— Exercise description —
Search the material for "features" and show all lines that contain it.

----- Records supplied -----

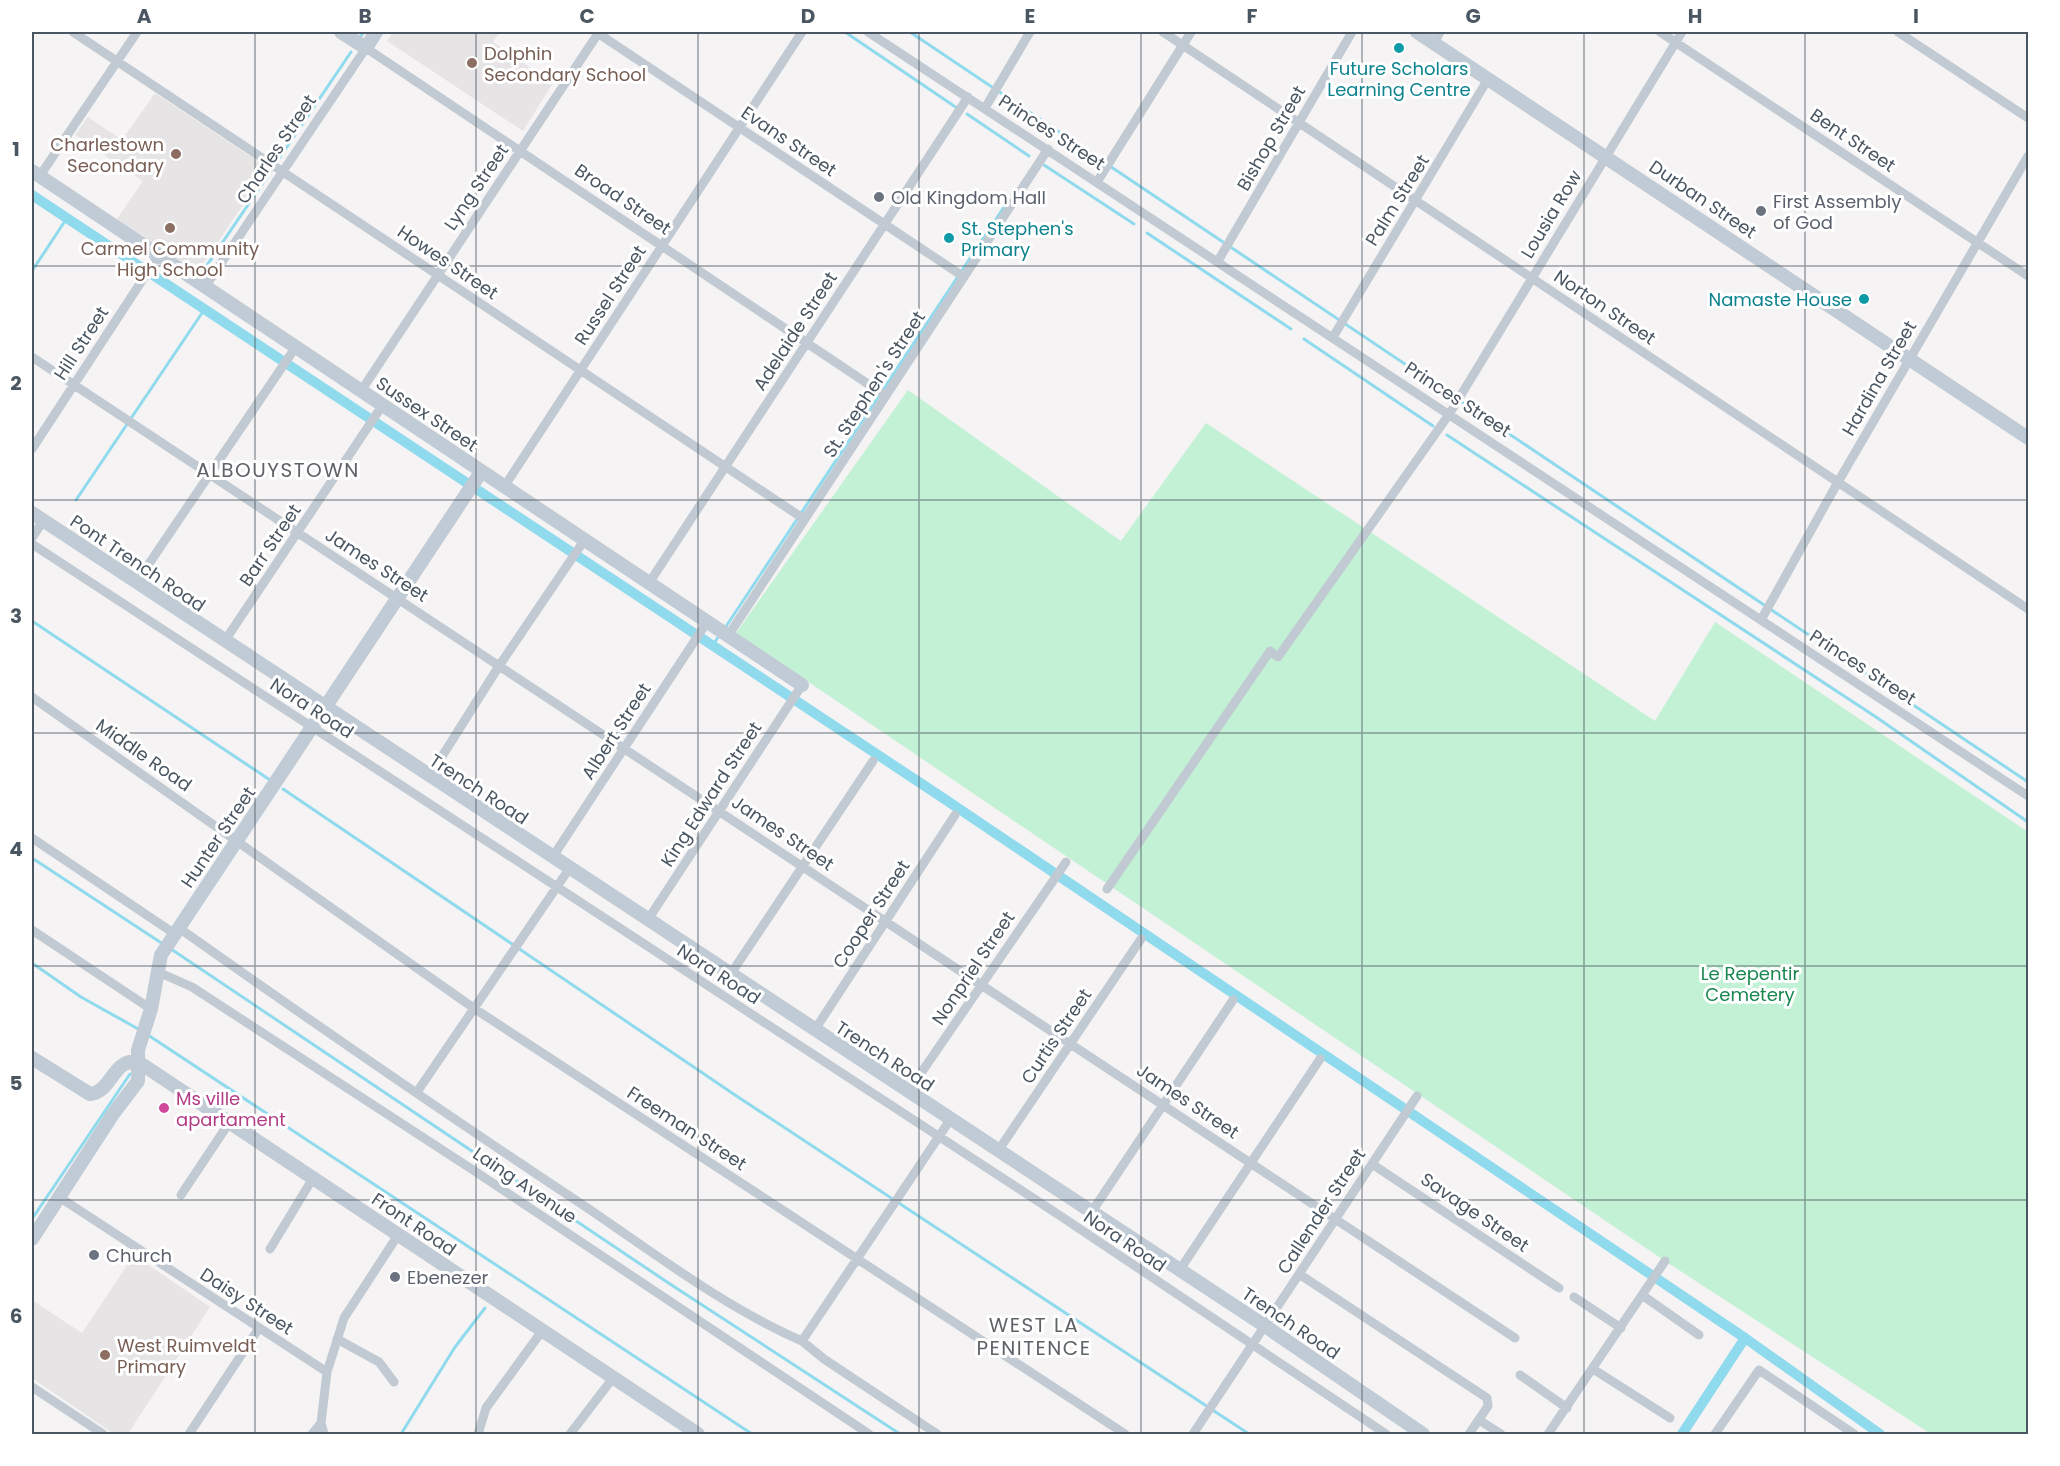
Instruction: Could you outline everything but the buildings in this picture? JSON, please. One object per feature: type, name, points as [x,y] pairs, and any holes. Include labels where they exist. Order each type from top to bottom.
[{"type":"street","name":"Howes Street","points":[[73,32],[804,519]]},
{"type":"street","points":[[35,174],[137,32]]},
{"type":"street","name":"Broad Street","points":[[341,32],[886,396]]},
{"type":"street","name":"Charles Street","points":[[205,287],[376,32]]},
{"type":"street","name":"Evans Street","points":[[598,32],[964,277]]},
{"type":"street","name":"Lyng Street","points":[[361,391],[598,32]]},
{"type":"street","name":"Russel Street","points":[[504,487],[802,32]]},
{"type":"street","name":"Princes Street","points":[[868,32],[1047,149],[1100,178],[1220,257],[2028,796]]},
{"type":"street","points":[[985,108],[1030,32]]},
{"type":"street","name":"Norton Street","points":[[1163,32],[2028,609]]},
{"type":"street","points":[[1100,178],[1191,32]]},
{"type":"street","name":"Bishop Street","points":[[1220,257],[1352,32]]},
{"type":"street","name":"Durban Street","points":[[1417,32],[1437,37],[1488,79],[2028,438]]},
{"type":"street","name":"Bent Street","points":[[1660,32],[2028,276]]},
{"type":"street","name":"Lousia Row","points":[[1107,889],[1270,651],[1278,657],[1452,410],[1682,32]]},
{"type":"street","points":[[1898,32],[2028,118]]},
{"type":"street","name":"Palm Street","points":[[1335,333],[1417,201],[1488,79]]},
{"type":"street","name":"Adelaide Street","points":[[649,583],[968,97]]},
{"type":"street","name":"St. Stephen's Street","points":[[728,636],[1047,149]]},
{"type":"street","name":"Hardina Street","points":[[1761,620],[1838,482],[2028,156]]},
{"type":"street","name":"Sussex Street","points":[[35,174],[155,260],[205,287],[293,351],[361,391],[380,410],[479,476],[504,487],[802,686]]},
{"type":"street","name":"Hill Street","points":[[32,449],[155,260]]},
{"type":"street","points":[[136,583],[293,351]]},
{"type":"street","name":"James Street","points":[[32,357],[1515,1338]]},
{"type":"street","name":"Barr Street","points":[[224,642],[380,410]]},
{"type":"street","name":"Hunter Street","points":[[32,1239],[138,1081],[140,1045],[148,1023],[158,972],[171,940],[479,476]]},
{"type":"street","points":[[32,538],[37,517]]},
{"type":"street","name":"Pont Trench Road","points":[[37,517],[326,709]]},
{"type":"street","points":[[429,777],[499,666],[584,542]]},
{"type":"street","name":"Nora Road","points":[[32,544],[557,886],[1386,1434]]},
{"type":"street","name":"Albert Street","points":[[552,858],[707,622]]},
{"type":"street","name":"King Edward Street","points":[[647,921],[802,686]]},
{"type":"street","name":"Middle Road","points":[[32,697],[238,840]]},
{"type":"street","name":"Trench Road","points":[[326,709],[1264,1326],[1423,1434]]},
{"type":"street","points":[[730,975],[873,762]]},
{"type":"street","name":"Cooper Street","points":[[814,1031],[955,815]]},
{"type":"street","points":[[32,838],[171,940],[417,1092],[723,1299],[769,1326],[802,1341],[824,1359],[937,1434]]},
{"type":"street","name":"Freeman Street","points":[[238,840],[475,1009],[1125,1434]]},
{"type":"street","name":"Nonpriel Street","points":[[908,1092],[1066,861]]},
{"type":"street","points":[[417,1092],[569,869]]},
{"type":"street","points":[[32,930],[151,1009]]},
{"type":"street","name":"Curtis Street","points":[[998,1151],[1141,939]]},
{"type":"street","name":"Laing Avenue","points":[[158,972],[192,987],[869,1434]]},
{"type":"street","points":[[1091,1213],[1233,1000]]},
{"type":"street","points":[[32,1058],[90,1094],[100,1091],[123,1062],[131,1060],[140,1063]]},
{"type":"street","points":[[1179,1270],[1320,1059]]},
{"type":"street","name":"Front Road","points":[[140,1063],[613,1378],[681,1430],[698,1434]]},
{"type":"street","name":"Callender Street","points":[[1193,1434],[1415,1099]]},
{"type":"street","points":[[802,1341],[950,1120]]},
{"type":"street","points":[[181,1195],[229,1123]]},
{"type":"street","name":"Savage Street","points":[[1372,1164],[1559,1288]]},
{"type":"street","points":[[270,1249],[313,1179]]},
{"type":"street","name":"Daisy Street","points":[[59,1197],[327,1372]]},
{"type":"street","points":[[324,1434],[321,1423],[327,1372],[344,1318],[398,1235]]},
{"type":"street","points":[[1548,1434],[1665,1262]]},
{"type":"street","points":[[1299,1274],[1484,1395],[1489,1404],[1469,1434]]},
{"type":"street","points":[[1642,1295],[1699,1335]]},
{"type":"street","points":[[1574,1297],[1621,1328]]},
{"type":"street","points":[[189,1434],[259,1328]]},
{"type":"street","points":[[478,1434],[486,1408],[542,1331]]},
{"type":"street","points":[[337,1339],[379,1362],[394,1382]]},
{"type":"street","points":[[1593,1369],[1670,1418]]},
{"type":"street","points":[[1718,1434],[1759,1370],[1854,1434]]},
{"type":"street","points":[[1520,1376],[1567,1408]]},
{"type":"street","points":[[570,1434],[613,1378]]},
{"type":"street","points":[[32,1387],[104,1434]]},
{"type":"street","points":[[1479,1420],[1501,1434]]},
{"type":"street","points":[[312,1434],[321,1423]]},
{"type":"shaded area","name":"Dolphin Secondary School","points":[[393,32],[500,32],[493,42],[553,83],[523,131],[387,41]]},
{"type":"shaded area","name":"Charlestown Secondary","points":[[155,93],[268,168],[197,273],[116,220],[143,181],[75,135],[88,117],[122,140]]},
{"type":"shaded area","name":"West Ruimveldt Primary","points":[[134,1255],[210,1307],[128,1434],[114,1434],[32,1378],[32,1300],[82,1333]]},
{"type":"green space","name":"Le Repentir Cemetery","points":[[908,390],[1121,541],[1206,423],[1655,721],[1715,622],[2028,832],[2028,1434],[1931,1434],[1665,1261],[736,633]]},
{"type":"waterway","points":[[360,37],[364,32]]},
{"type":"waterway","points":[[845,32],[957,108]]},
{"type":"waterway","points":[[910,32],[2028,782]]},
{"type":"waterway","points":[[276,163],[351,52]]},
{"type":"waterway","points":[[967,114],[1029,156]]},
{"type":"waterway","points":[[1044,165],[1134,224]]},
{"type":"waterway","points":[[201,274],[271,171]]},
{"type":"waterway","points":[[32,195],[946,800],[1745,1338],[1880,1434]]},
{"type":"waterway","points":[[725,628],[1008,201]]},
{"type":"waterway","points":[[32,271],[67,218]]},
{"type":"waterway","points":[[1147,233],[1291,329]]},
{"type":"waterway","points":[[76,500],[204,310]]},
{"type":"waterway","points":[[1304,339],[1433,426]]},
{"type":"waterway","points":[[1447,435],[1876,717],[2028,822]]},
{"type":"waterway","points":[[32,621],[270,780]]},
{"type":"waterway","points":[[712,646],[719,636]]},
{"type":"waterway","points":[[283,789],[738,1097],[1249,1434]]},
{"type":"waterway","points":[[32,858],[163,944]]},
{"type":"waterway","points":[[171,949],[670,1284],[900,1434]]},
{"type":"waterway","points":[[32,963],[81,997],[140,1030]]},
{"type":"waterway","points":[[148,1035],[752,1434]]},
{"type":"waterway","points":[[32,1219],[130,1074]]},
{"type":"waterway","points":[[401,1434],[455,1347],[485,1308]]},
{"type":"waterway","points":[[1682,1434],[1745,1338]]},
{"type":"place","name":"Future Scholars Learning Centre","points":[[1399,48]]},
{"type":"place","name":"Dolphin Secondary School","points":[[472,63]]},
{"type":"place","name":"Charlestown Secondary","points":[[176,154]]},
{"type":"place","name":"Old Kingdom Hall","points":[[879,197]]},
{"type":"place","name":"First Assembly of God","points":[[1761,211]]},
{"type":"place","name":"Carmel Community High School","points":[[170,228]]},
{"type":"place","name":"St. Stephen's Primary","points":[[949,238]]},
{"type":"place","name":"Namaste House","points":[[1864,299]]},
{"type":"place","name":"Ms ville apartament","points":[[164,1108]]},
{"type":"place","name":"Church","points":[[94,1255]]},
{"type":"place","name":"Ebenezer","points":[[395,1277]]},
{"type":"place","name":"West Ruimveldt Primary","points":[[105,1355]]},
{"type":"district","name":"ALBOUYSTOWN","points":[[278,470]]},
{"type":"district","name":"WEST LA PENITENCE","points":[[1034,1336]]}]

-----
----- Records supplied -----

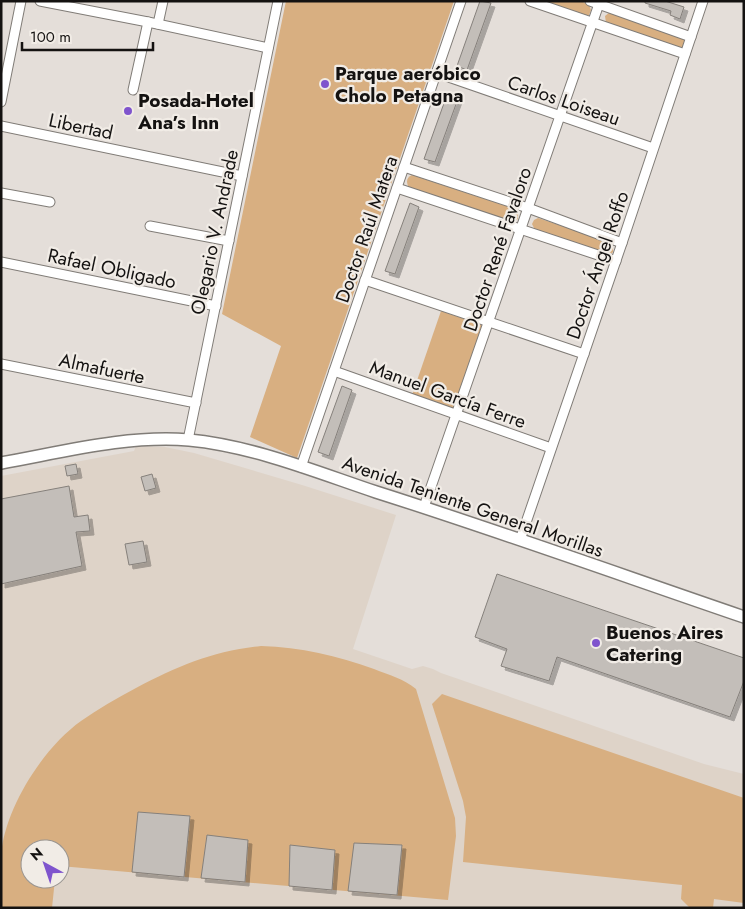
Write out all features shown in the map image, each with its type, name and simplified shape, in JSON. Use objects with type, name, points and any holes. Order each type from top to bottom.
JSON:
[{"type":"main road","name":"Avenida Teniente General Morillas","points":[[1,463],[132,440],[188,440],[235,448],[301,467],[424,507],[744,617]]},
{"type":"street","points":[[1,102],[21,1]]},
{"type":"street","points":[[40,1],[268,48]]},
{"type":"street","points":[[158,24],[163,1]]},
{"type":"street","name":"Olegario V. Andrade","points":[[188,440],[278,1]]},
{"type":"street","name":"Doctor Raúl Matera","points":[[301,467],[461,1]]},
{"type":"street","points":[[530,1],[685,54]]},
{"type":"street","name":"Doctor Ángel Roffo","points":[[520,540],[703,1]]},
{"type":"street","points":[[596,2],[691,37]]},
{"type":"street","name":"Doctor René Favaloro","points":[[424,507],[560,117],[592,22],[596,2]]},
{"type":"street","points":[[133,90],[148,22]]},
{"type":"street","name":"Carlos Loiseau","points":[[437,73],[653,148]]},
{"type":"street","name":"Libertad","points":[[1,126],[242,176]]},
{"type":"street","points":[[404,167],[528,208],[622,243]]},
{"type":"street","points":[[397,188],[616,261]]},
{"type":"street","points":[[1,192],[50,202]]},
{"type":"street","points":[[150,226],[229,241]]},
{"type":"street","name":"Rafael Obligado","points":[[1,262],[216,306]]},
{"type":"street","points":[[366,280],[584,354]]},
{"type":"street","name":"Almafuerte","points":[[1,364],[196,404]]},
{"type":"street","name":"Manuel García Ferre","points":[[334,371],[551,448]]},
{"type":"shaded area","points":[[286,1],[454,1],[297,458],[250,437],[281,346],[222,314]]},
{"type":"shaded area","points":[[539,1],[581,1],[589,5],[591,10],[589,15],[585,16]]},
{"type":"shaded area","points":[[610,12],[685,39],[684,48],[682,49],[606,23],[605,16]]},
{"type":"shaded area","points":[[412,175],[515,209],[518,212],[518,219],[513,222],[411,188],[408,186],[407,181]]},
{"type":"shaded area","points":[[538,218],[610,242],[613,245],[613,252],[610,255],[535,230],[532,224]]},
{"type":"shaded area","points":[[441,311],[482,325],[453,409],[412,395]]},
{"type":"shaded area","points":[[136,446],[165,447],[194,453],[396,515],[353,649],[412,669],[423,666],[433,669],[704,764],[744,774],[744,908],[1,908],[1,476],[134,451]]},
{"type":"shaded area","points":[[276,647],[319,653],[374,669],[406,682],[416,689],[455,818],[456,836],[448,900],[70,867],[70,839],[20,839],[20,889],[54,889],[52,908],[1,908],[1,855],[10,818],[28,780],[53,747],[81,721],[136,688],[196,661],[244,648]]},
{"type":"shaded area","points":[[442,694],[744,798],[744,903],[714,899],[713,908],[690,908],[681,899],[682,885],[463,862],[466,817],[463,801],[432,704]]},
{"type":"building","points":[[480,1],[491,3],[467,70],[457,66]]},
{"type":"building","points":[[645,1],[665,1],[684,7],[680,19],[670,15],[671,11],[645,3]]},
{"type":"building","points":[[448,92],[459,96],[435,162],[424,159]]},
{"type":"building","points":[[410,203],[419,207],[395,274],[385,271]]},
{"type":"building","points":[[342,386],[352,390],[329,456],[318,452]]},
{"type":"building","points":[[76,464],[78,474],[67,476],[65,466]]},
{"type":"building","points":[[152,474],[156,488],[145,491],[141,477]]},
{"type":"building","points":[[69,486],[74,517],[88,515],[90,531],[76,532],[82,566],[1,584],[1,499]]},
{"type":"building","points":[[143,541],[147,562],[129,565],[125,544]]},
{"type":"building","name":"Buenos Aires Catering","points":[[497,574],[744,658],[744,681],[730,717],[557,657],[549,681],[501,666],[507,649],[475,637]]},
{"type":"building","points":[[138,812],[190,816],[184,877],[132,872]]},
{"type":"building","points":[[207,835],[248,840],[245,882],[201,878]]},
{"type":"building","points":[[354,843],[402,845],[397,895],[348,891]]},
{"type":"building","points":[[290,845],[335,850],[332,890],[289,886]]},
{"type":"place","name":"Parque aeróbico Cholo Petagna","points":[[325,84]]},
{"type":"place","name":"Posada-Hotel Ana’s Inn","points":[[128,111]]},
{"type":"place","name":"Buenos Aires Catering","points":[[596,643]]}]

-----
----- Records supplied -----

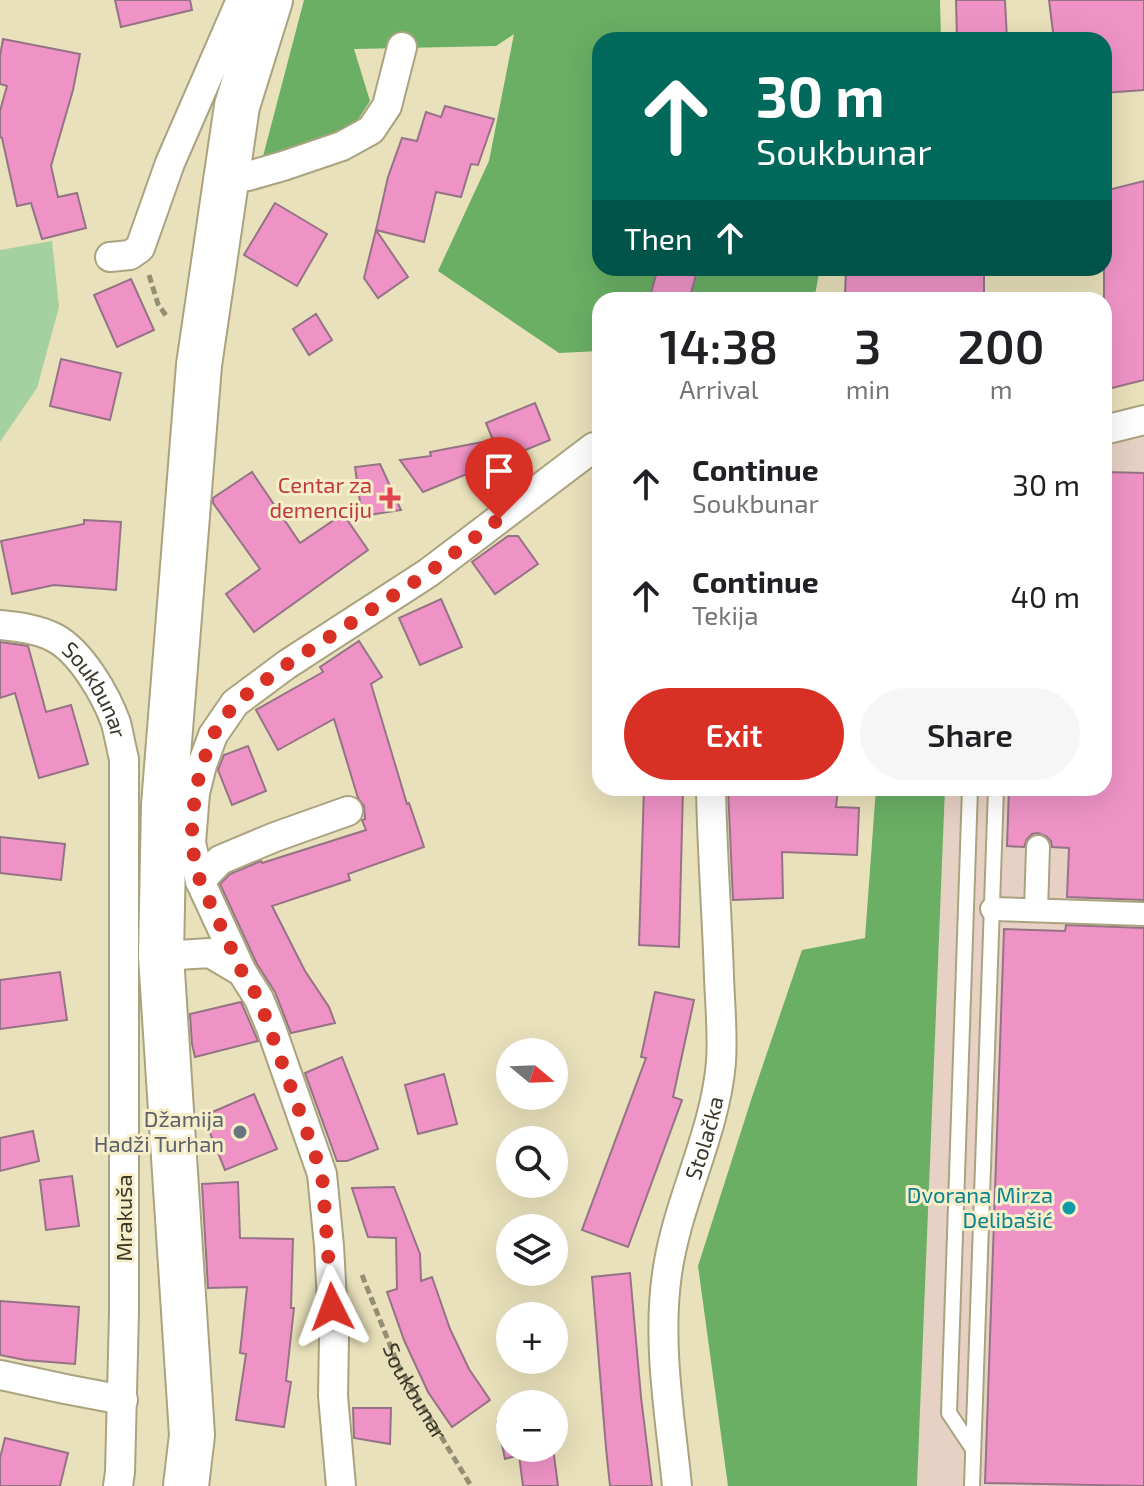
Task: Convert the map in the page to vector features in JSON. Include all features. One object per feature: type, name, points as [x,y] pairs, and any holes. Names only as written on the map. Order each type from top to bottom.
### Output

-----

— Exercise output —
Write out all features shown in the map image, each with its type, name and simplified shape, in JSON. Use objects with type, name, points and any holes. Order each type from top to bottom.
Task: Convert the map in the page to vector features in JSON. Include all features. One object per feature: type, name, points as [x,y] pairs, and any holes. Names only as written on the map. Order each type from top to bottom.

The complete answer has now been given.